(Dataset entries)
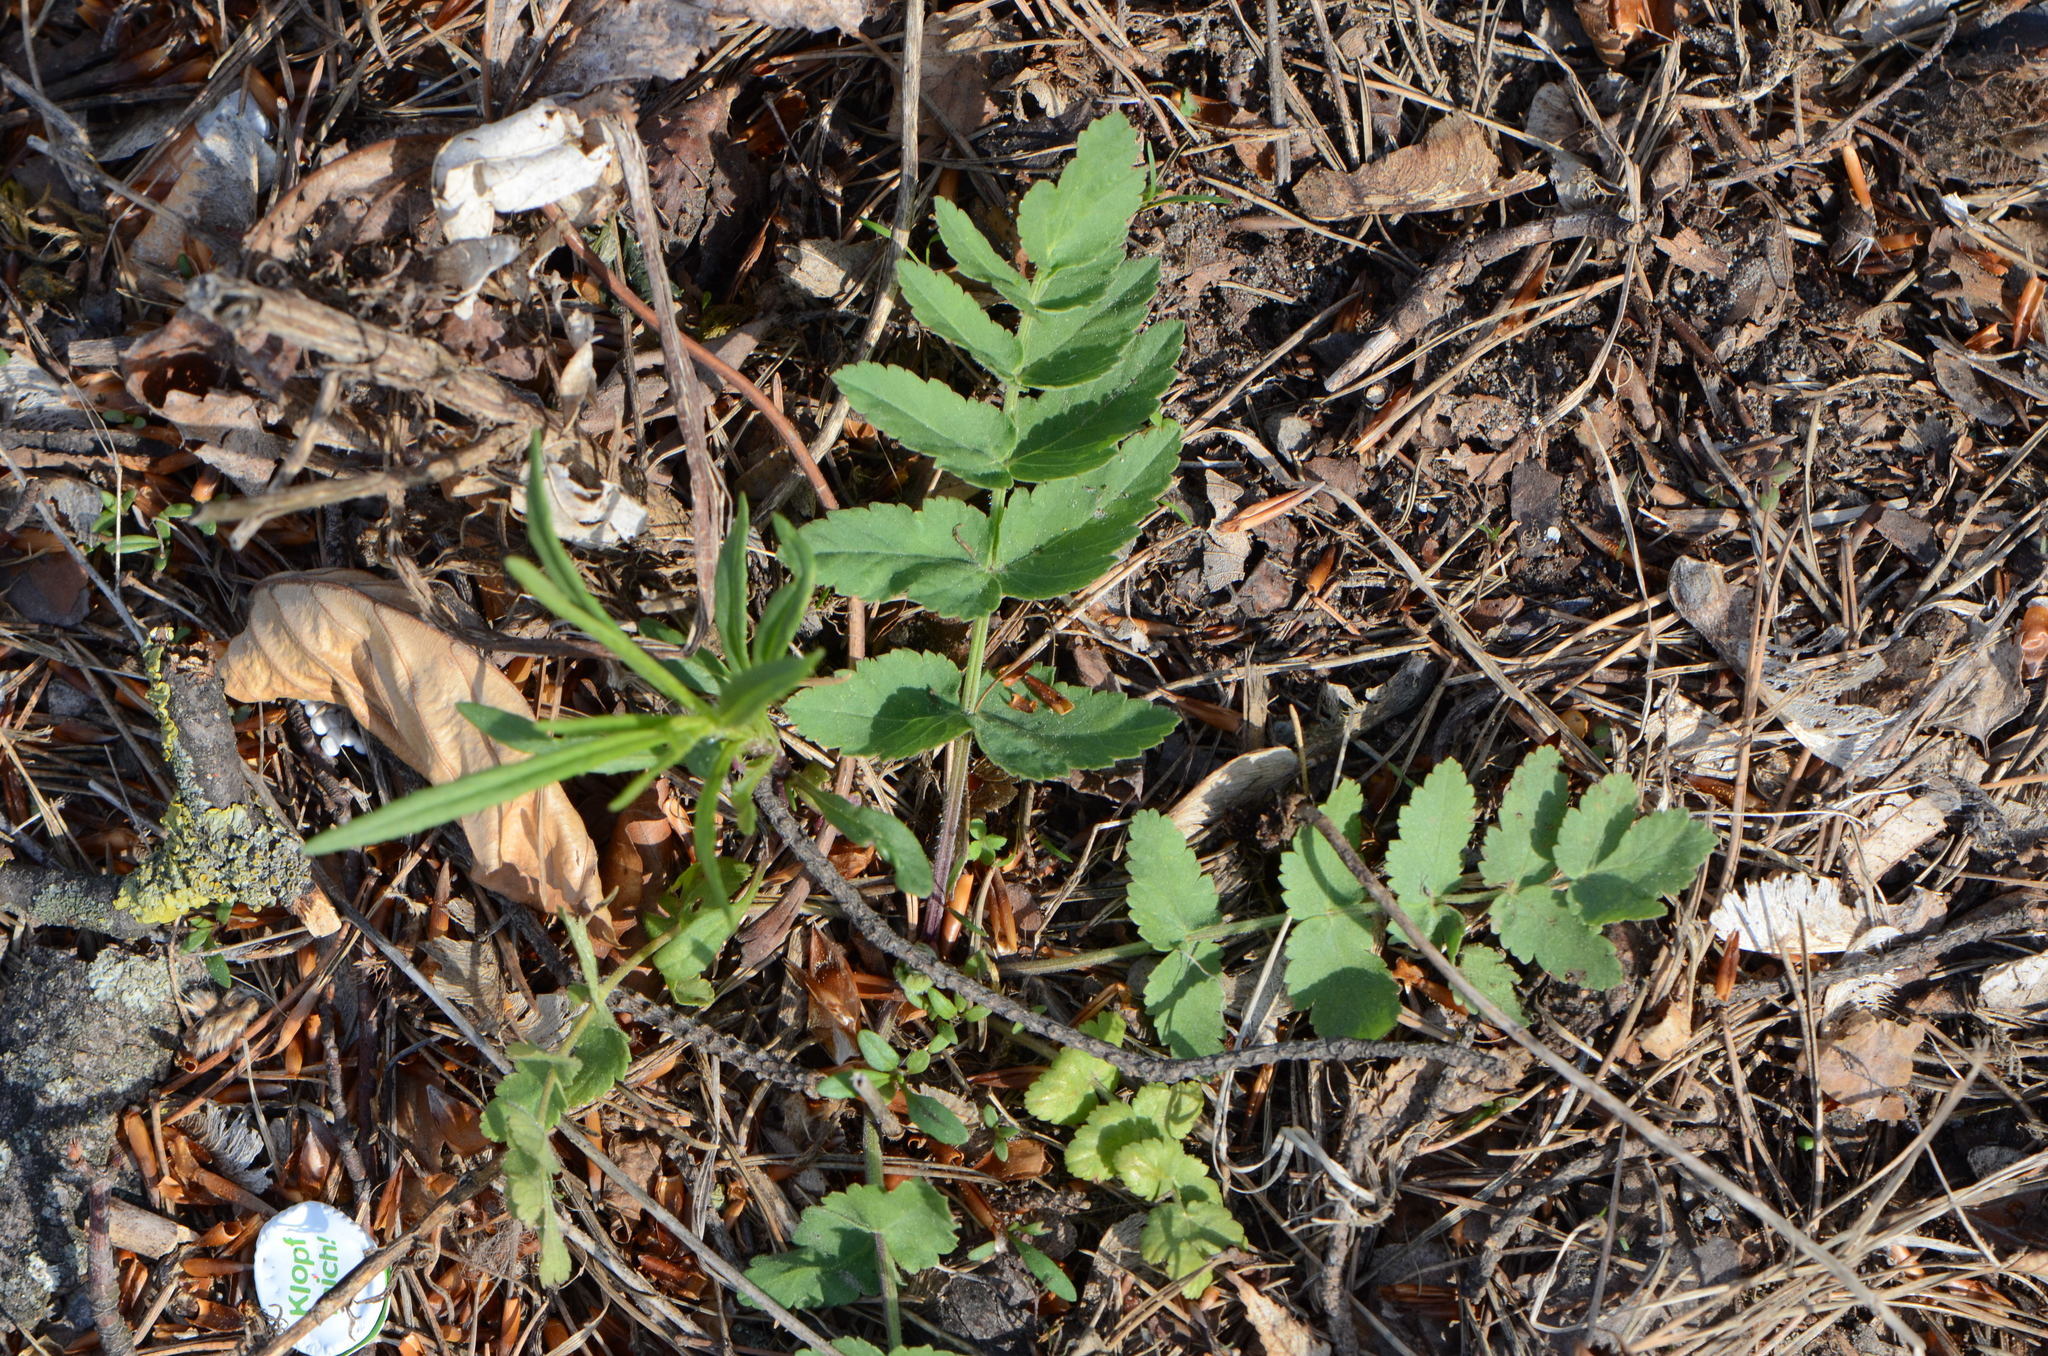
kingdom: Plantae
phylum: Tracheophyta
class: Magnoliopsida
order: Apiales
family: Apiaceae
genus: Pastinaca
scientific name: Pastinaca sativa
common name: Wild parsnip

* **WHAT THE EXERCISE ASKS**: Copy the lines verbatim, beginning with the line that contains "class: Magnoliopsida" and continuing through the last line.

* **RESULT OF THIS TASK**:
class: Magnoliopsida
order: Apiales
family: Apiaceae
genus: Pastinaca
scientific name: Pastinaca sativa
common name: Wild parsnip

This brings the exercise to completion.